Die Einzelheiten zum organisatorischen Aufbau des Europäischen Gerichtshofes und zu den Verfahren sind im EG-Vertrag, dem Statut des Gerichtshofes sowie in den Verfahrensordnungen enthalten.

Der Gerichtshof besteht aus fünfundzwanzig Richtern und acht Generalanwälten. Die Richter und Generalanwälte werden von den Regierungen der Mitgliedstaaten im gegenseitigen Einvernehmen auf sechs Jahre ernannt; ihre Wiederernennung ist zulässig. Die Richter des Gerichtshofes wählen aus ihrer Mitte für die Dauer von drei Jahren den Präsidenten des Gerichtshofes; auch deren Wiederwahl ist zulässig.

Der Präsident leitet die rechtsprechende Tätigkeit und die Verwaltung des Gerichtshofes; er führt in den größeren Spruchkörpern den Vorsitz in den Sitzungen und bei den Beratungen.

Die Generalanwälte unterstützen den Gerichtshof bei der Erfüllung seiner Aufgaben. Er ist in gewisser Weise dem „Vertreter des öffentlichen Interesses“ nach der Verwaltungsgerichtsordnung vergleichbar. Die Generalanwälte stellen in völliger Unparteilichkeit und Unabhängigkeit öffentliche Schlussanträge zu allen Rechtssachen, soweit der Gerichtshof nicht in einer Rechtssache, die keine neuen Rechtsfragen aufwirft, etwas anderes entscheidet.

**Bereitgestelltes Material**

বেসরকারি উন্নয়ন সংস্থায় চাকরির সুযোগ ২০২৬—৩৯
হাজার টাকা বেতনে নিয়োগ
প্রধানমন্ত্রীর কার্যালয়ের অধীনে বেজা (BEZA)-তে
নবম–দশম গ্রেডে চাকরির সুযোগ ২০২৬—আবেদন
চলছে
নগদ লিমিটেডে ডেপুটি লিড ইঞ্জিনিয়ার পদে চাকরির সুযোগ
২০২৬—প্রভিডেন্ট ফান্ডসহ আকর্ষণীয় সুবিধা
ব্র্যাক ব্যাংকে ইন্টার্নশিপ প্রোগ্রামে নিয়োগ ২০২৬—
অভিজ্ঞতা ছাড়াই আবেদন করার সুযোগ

**Deine Aufgabe**
Gib aus dem Text über den Europäischen Gerichtshof den Abschnitt von „Der Präsident leitet“ bis „etwas anderes entscheidet.“ wortgetreu aus.

**Lösung der Aufgabe**
Der Präsident leitet die rechtsprechende Tätigkeit und die Verwaltung des Gerichtshofes; er führt in den größeren Spruchkörpern den Vorsitz in den Sitzungen und bei den Beratungen.

Die Generalanwälte unterstützen den Gerichtshof bei der Erfüllung seiner Aufgaben. Er ist in gewisser Weise dem „Vertreter des öffentlichen Interesses“ nach der Verwaltungsgerichtsordnung vergleichbar. Die Generalanwälte stellen in völliger Unparteilichkeit und Unabhängigkeit öffentliche Schlussanträge zu allen Rechtssachen, soweit der Gerichtshof nicht in einer Rechtssache, die keine neuen Rechtsfragen aufwirft, etwas anderes entscheidet.